Bug #18879 Characters with or without diacritical marks are treated equal.
Submitted: 7 Apr 2006 8:41 Modified: 10 Apr 2006 1:19
Reporter: Grace Coronado Email Updates:
Status: Not a Bug Impact on me:
None 
Category:MySQL Server Severity:S3 (Non-critical)
Version:5.0.18 OS:Windows (MS-XP)
Assigned to: CPU Architecture:Any

[7 Apr 2006 8:41] Grace Coronado
Description:
Characters like: ñ = n, ä = a, ö = o, é = e, ê = e, ü = u   are treated equal in MySQL.

How to repeat:
Our current settings:
    Windows XP 5.1
    MS Access 2002
    MySQL Server 5.0.18
    MyODBC 3.51.12 
    MS Jet Engine 4.0

Using our data as example, the following entries of fish species synonyms, Acipenser guldenstadti and Acipenser güldenstädti should be treated as different entries.  Due to this case, it limits us to use SYNGENUS and SYNSPECIES as primary key.  See list for more example.

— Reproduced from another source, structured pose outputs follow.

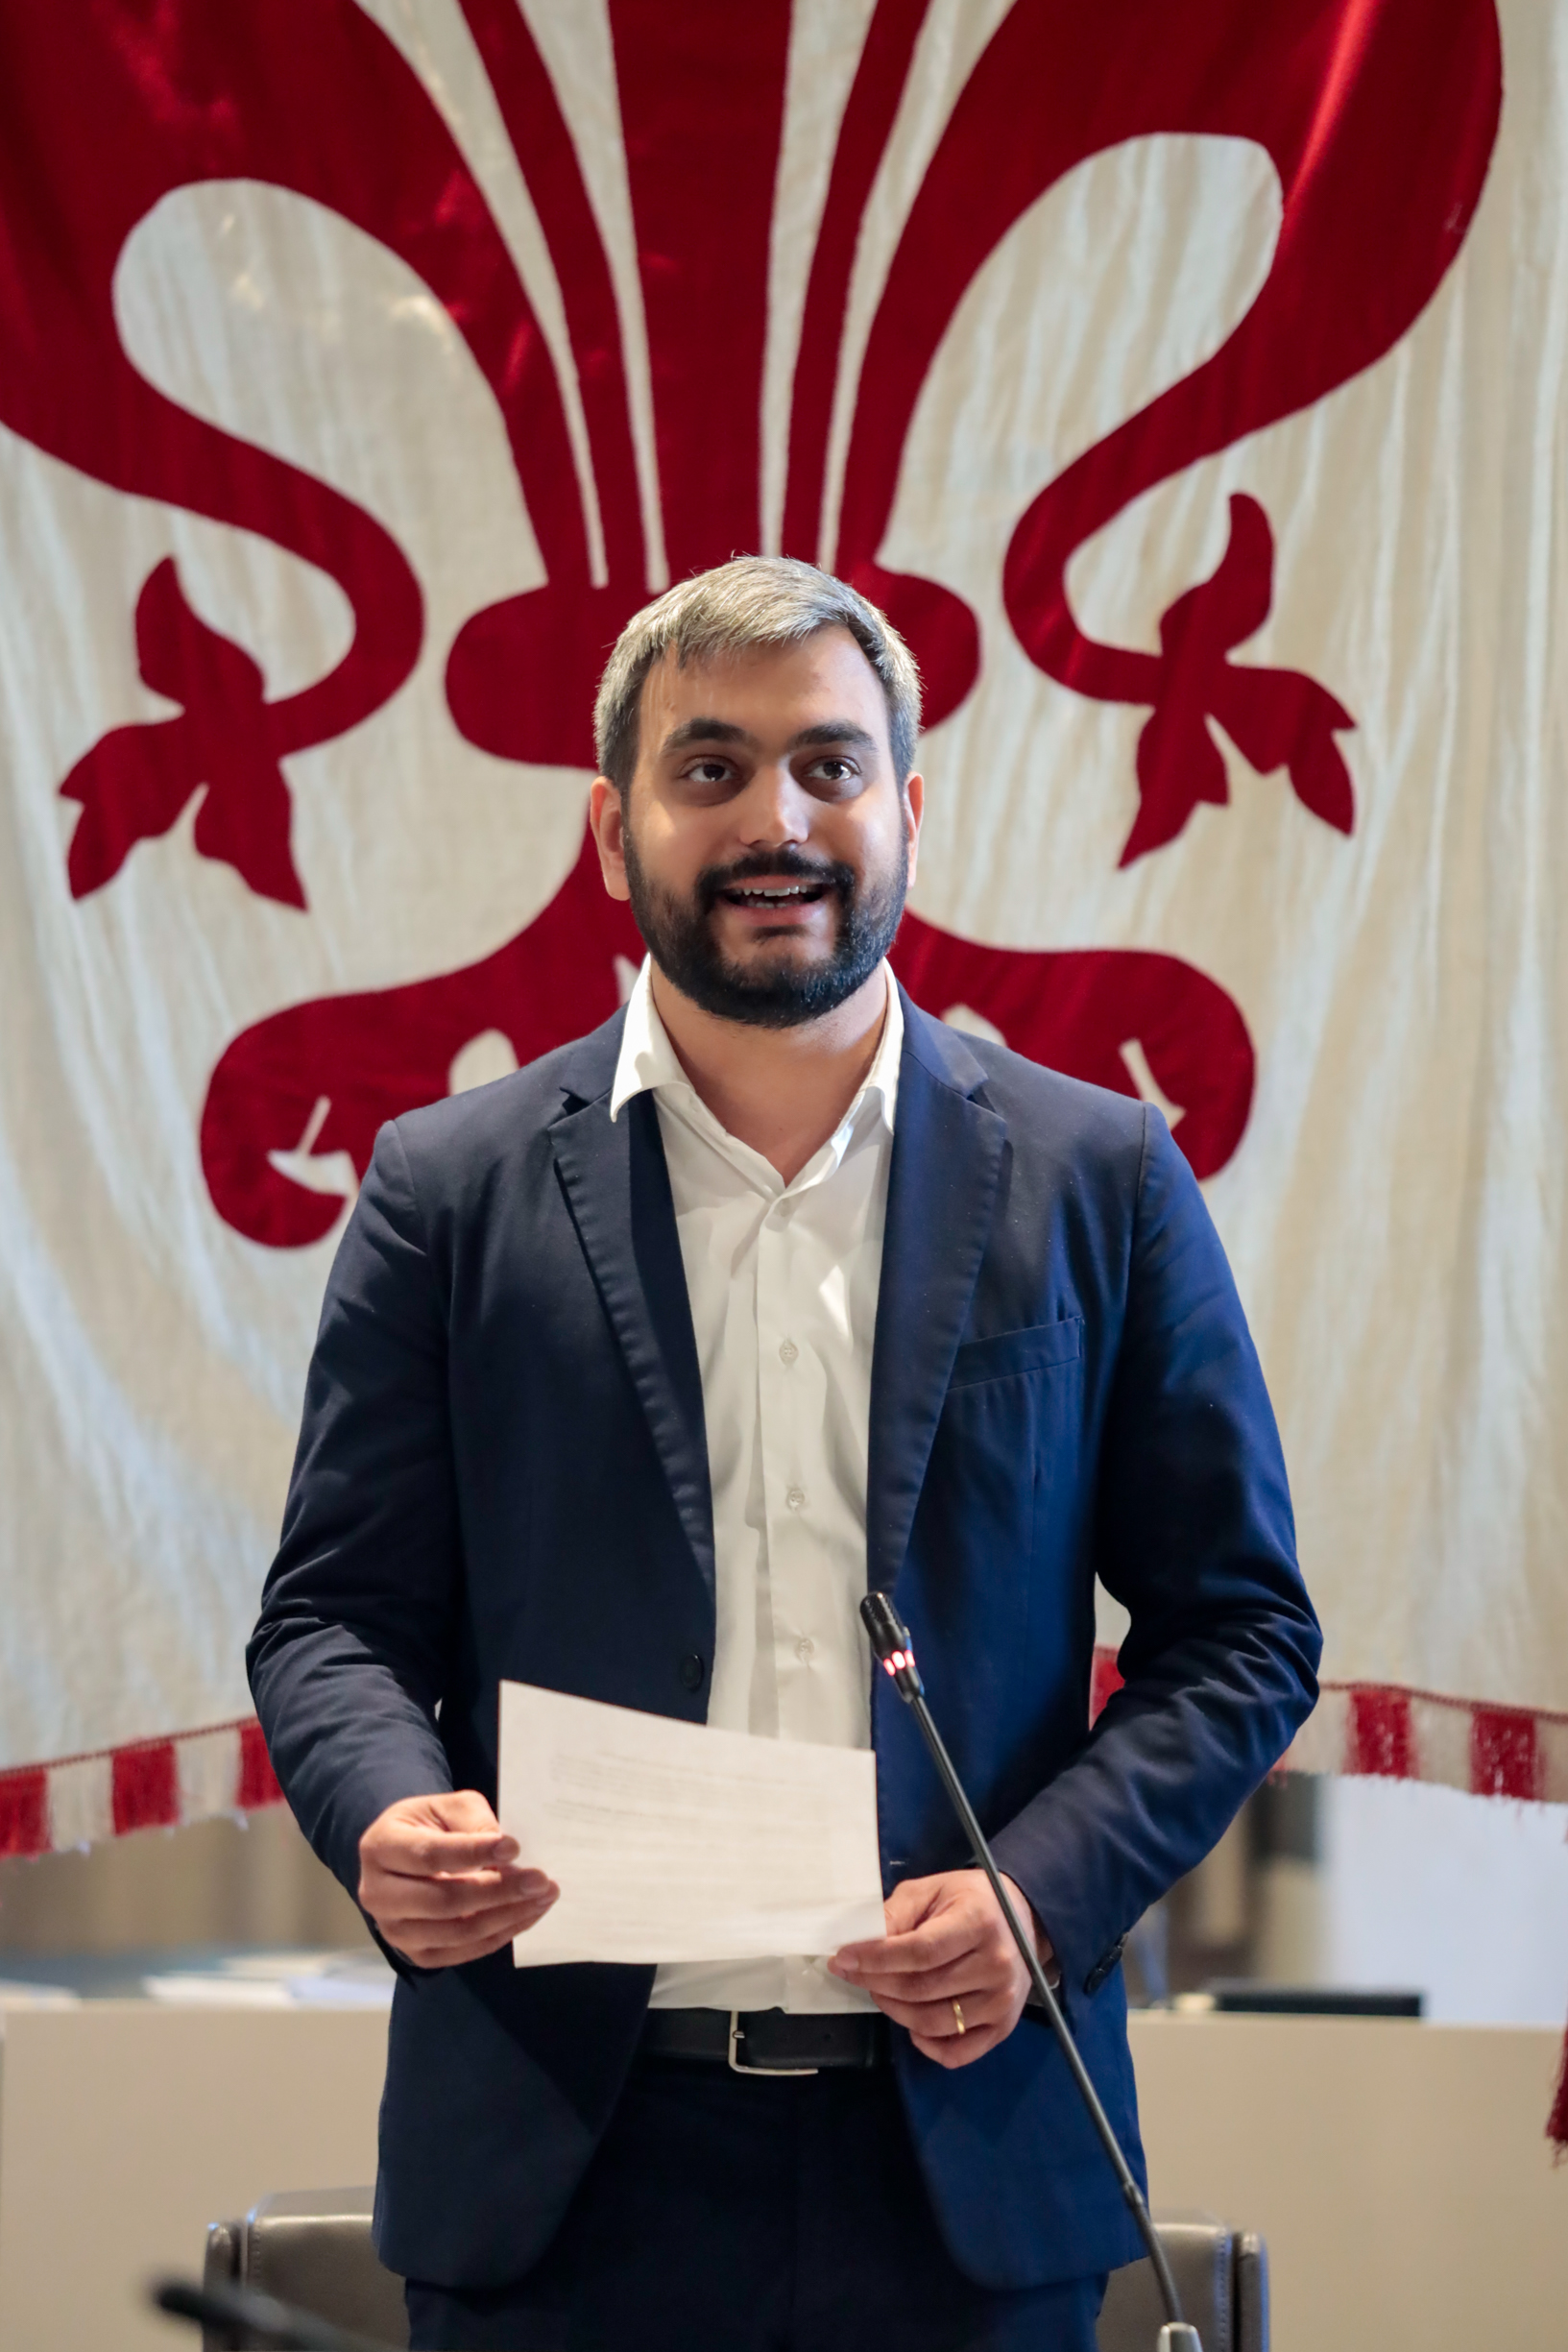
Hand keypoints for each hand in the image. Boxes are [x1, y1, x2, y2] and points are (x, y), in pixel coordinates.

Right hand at [357, 1790, 557, 1967]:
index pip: (430, 1855)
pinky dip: (500, 1935)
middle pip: (443, 1901)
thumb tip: (505, 1855)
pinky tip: (526, 1915)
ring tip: (543, 1897)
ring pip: (457, 1932)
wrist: (407, 1856)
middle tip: (540, 1880)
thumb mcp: (448, 1807)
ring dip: (506, 1916)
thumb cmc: (430, 1825)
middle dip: (498, 1891)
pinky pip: (463, 1952)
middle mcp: (378, 1894)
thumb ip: (474, 1822)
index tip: (514, 1847)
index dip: (474, 1853)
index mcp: (381, 1847)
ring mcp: (395, 1930)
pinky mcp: (417, 1953)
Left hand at [827, 1871, 1052, 2067]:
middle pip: (921, 1989)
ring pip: (932, 2022)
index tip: (842, 1958)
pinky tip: (912, 2024)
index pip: (920, 1951)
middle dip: (876, 1983)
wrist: (1023, 1919)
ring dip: (894, 2011)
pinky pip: (957, 2052)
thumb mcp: (931, 1890)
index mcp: (979, 1921)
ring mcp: (1002, 2001)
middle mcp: (996, 1965)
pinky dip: (926, 2045)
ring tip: (880, 1991)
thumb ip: (896, 1913)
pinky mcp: (1004, 2027)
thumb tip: (859, 1943)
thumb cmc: (969, 1900)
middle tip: (853, 1972)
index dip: (876, 1959)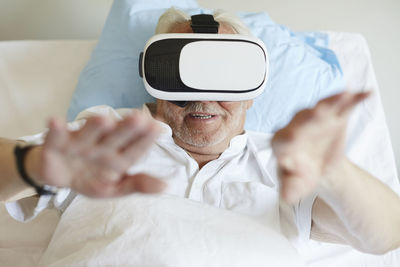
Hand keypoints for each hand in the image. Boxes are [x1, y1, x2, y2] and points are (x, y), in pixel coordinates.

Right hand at [29, 110, 164, 197]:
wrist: (61, 177)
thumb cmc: (92, 178)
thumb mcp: (115, 188)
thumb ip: (137, 185)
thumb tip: (165, 186)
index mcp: (119, 158)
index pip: (135, 149)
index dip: (145, 140)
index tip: (157, 128)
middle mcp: (102, 146)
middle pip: (115, 137)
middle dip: (126, 129)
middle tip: (138, 118)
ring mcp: (80, 144)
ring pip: (88, 134)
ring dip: (94, 127)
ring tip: (103, 120)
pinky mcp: (57, 144)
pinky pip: (56, 136)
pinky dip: (56, 129)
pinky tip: (55, 121)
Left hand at [271, 91, 369, 202]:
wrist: (317, 165)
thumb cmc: (301, 173)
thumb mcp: (296, 184)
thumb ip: (290, 188)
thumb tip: (286, 197)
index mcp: (283, 143)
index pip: (283, 139)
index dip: (288, 138)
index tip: (293, 137)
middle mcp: (296, 126)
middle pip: (302, 119)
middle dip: (310, 116)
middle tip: (319, 112)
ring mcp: (315, 119)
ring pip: (322, 107)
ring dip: (333, 101)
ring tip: (345, 95)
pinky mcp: (333, 115)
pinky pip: (343, 105)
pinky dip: (354, 100)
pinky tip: (366, 94)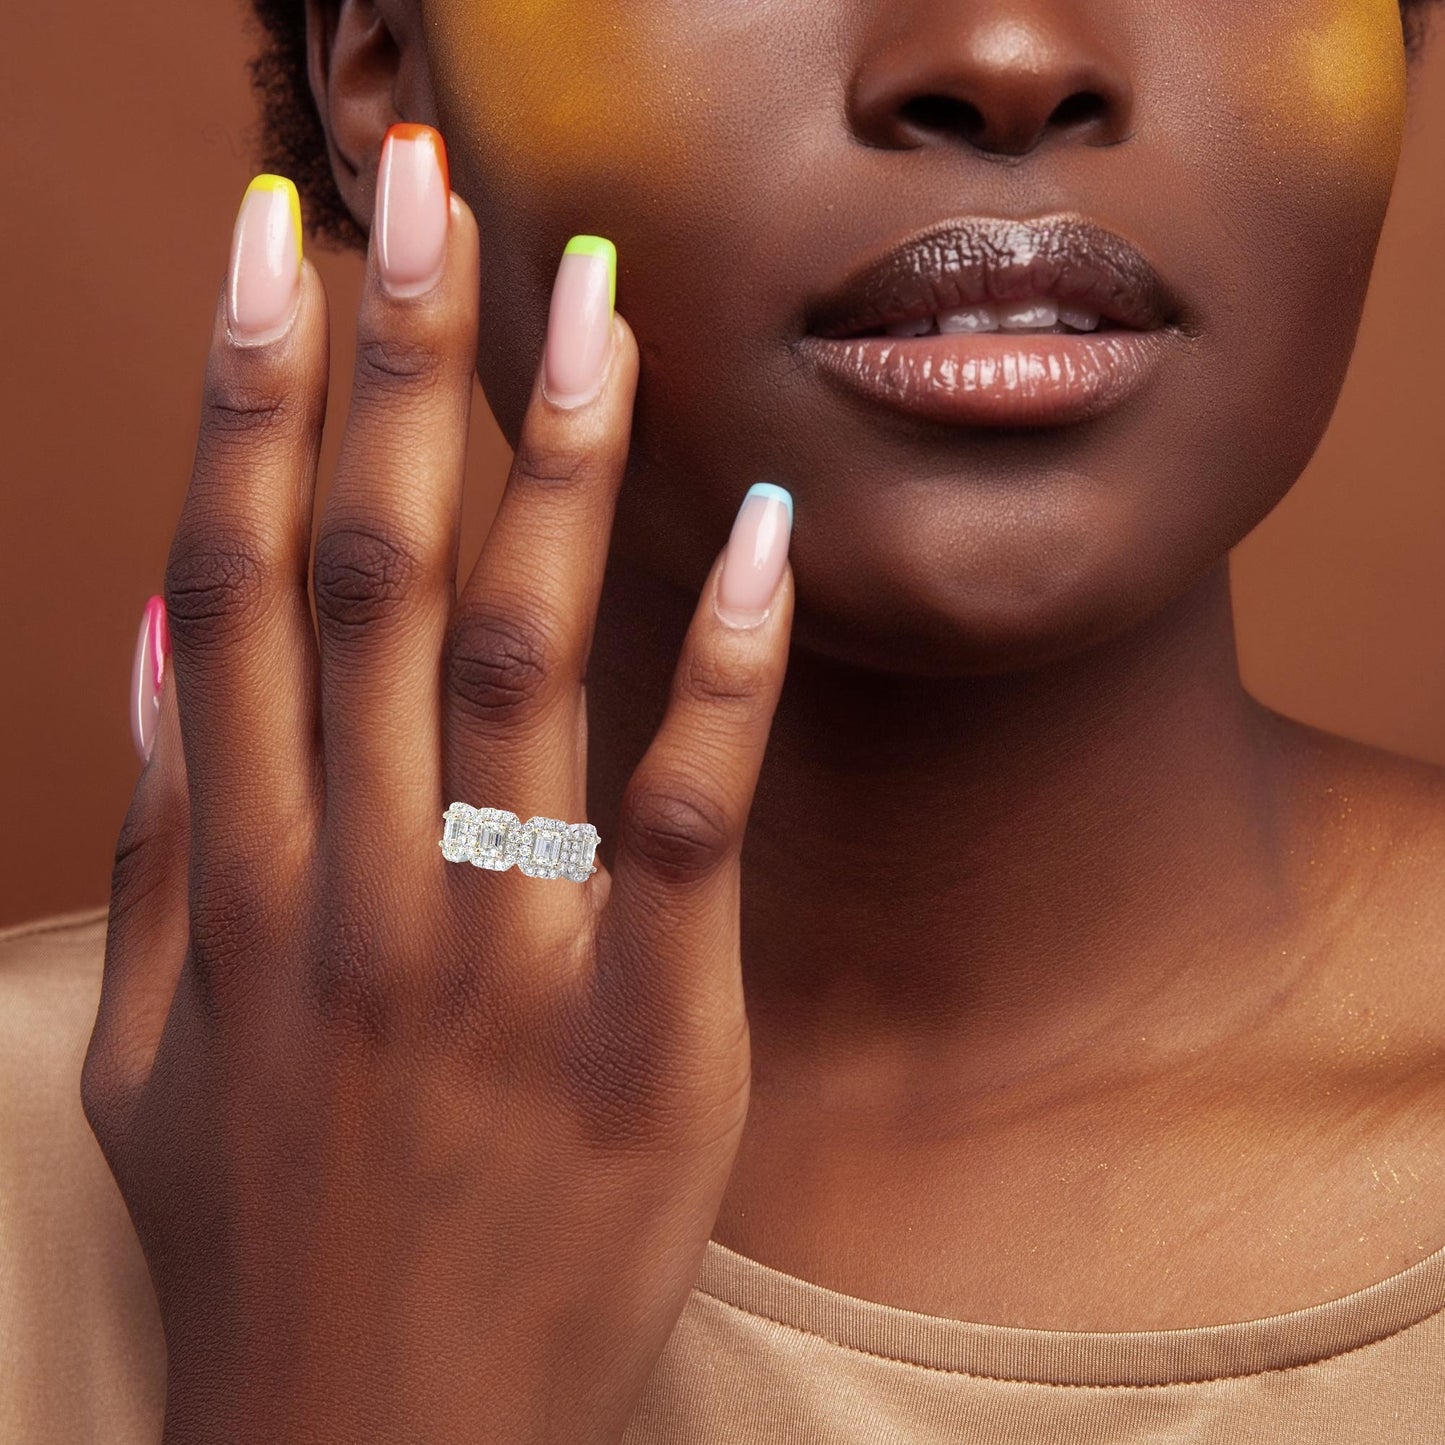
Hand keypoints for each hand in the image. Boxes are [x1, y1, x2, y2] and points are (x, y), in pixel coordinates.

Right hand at [85, 125, 793, 1444]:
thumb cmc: (264, 1243)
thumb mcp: (147, 1055)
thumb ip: (159, 838)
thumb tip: (158, 629)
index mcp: (240, 883)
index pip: (235, 579)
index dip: (254, 396)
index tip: (282, 245)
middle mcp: (359, 892)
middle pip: (378, 574)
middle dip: (402, 365)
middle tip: (431, 189)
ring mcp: (504, 964)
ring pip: (528, 664)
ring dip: (560, 465)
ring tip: (591, 300)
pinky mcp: (645, 1037)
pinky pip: (687, 825)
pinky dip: (720, 675)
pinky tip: (750, 532)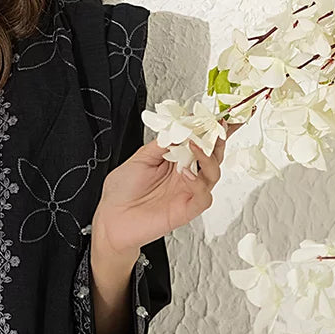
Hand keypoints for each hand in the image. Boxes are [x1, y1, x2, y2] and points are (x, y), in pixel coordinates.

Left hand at [92, 124, 235, 257]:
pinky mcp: (187, 209)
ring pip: (213, 173)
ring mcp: (188, 192)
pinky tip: (186, 173)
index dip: (213, 130)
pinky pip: (203, 196)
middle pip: (214, 155)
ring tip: (196, 146)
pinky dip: (198, 183)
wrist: (112, 219)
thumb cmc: (122, 192)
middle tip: (219, 124)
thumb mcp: (140, 158)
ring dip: (208, 157)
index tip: (223, 115)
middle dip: (220, 138)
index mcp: (176, 161)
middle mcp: (186, 175)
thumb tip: (180, 128)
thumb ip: (162, 144)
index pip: (200, 142)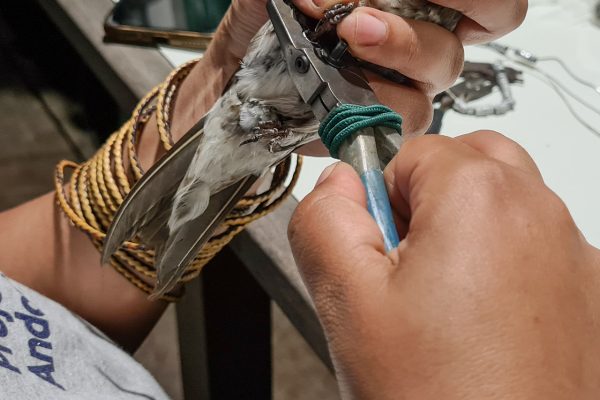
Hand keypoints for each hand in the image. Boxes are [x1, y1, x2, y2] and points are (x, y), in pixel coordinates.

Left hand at [174, 0, 526, 151]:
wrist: (235, 84)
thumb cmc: (266, 33)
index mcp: (413, 8)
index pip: (488, 6)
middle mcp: (419, 48)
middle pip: (464, 38)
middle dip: (421, 22)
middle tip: (359, 18)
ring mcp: (403, 89)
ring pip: (435, 74)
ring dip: (392, 50)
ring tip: (344, 38)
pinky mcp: (380, 127)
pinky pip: (401, 116)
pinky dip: (372, 97)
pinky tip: (338, 87)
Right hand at [288, 131, 599, 398]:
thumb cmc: (440, 398)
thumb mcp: (348, 302)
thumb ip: (323, 221)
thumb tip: (335, 184)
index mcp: (480, 198)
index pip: (411, 151)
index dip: (379, 196)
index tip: (374, 243)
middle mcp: (540, 215)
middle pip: (467, 162)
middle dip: (426, 196)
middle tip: (401, 261)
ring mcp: (574, 256)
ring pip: (503, 203)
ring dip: (463, 229)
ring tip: (436, 299)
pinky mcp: (588, 294)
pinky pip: (534, 248)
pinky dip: (502, 262)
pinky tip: (478, 321)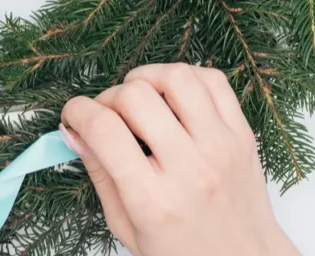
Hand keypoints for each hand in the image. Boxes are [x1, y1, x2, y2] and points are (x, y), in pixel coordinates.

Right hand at [60, 64, 299, 255]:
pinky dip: (185, 76)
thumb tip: (72, 131)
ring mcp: (221, 148)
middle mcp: (190, 169)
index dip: (78, 112)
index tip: (73, 116)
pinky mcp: (243, 136)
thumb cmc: (182, 250)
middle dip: (108, 97)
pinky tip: (171, 95)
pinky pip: (213, 81)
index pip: (104, 131)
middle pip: (135, 97)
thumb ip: (99, 175)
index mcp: (154, 201)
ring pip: (177, 78)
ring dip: (146, 78)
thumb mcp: (126, 226)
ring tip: (139, 97)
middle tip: (107, 114)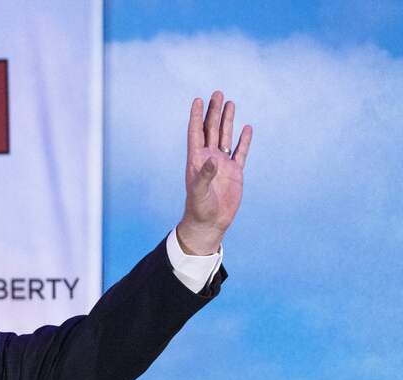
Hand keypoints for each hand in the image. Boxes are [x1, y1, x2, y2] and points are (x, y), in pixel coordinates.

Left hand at [177, 90, 251, 254]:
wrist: (210, 223)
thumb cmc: (199, 209)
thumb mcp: (199, 192)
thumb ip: (204, 175)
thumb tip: (212, 159)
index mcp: (196, 160)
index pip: (195, 133)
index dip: (196, 116)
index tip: (198, 100)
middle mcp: (209, 158)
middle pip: (211, 129)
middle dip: (213, 112)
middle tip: (217, 93)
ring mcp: (222, 164)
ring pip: (225, 136)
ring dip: (227, 120)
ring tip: (230, 103)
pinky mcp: (235, 172)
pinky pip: (240, 152)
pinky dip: (244, 140)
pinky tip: (246, 128)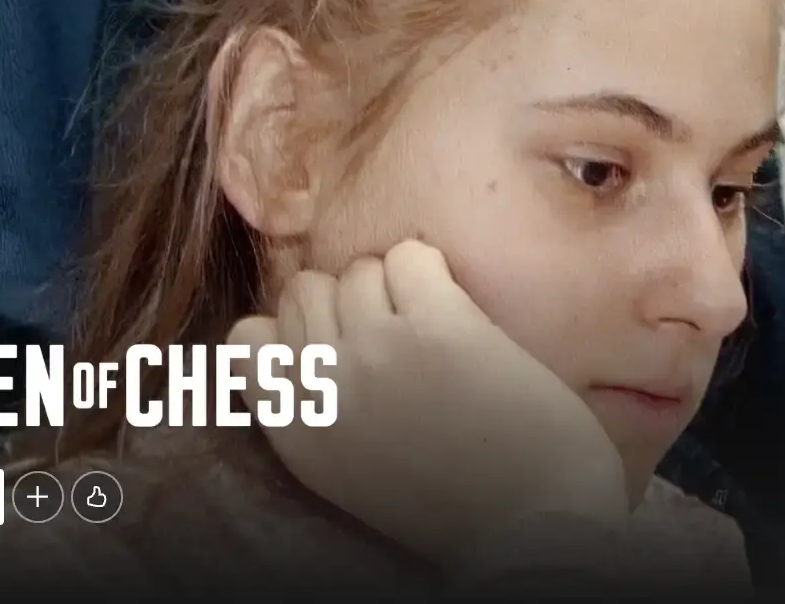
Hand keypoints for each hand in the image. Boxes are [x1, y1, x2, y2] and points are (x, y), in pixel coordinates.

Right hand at [227, 240, 627, 563]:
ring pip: (358, 269)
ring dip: (395, 287)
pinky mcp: (437, 327)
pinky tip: (457, 312)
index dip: (290, 328)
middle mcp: (325, 387)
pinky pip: (411, 256)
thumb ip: (313, 409)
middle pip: (304, 290)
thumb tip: (299, 346)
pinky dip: (433, 271)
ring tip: (433, 328)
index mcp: (298, 433)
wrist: (537, 528)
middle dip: (346, 301)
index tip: (333, 342)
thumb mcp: (346, 470)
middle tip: (394, 331)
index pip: (247, 341)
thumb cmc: (451, 503)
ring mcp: (377, 350)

+----------------+---------------+
| syngenus       | synspecies    |
+----------------+---------------+
| Acipenser      | guldenstadti  |
| Acipenser      | güldenstädti  |
| Acipenser      | guldenstaedti |
| Acipenser      | güldenstaedti |
| Blicca         | bjorkna       |
| Blicca         | björkna       |
| Brycon         | stubelii      |
| Brycon         | stübelii      |
| Diaphus        | lutkeni       |
| Diaphus        | lütkeni       |
| Myletes        | tiete         |
| Myletes        | tieté         |
| Pseudocetopsis | baudoensis    |
| Pseudocetopsis | baudoênsis    |
+----------------+---------------+
[7 Apr 2006 10:53] Hartmut Holzgraefe
This depends on the collation (language specific character set sorting/comparison rules)
of the field, see http://dev.mysql.com/doc/refman/4.1/en/charset.html for more details
[10 Apr 2006 1:19] Grace Coronado
Here are the current character settings that we have:

mysql> show variables like "%char%";
+--------------------------+---------------------------------------------------------+
| Variable_name            | Value                                                   |
+--------------------------+---------------------------------------------------------+
| character_set_client     | latin1                                                  |
| character_set_connection | utf8                                                    |
| character_set_database   | utf8                                                    |
| character_set_results    | latin1                                                  |
| character_set_server     | latin1                                                  |
| character_set_system     | utf8                                                    |
| character_sets_dir       | C:\Program Files\MySQL\MySQL Server 5.0\share\charsets\ |
+--------------------------+---------------------------------------------------------+
7 rows in set
 
mysql> show variables like "%collation%";
+----------------------+-------------------+
| Variable_name        | Value             |
+----------------------+-------------------+
| collation_connection | utf8_general_ci   |
| collation_database   | utf8_general_ci   |
| collation_server     | latin1_swedish_ci |
+----------------------+-------------------+
3 rows in set

What character setting am I supposed to use?